On the intermodal side, November shipments fell 6.5% annually, with total volume through November, at 13.0 million containers and trailers posting a 1.9%, or nearly 247,000 units, annual decrease. The report attributed the annual decline to port activity slowing down after a retail inventory buildup earlier in the year, adding that consumer caution appears to be increasing.

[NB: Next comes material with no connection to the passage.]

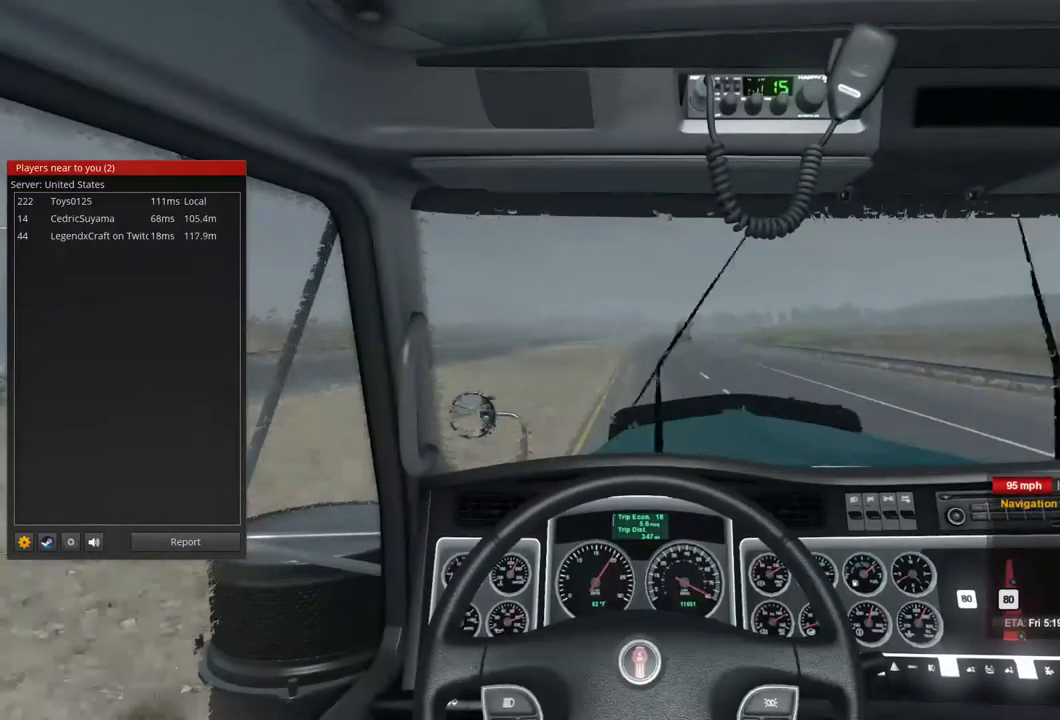
{"buttons": ["R2"], "left_stick": "center", "right_stick": "center", "events": []}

“From June through November, intermodal volume declined year-over-year in four of the six months as business inventories normalized and the need for restocking diminished,” stated the report. “Moreover, retailers have grown increasingly cautious amid signs of softer consumer demand. The most recent government consumer spending data say total inflation-adjusted spending was flat in September from August, and spending on goods was actually down. A cooling labor market and falling consumer confidence—November consumer confidence was near a post-pandemic low—have raised additional concerns about spending. Compounding this, the average household savings rate today is well below its historical norm, limiting the financial cushion for consumers. Finally, the declining share of goods in total consumer spending throughout 2024 and 2025 reduced demand for goods transport. The goods share is now back to its pre-pandemic level, suggesting this factor should be less of a drag on rail freight going forward.”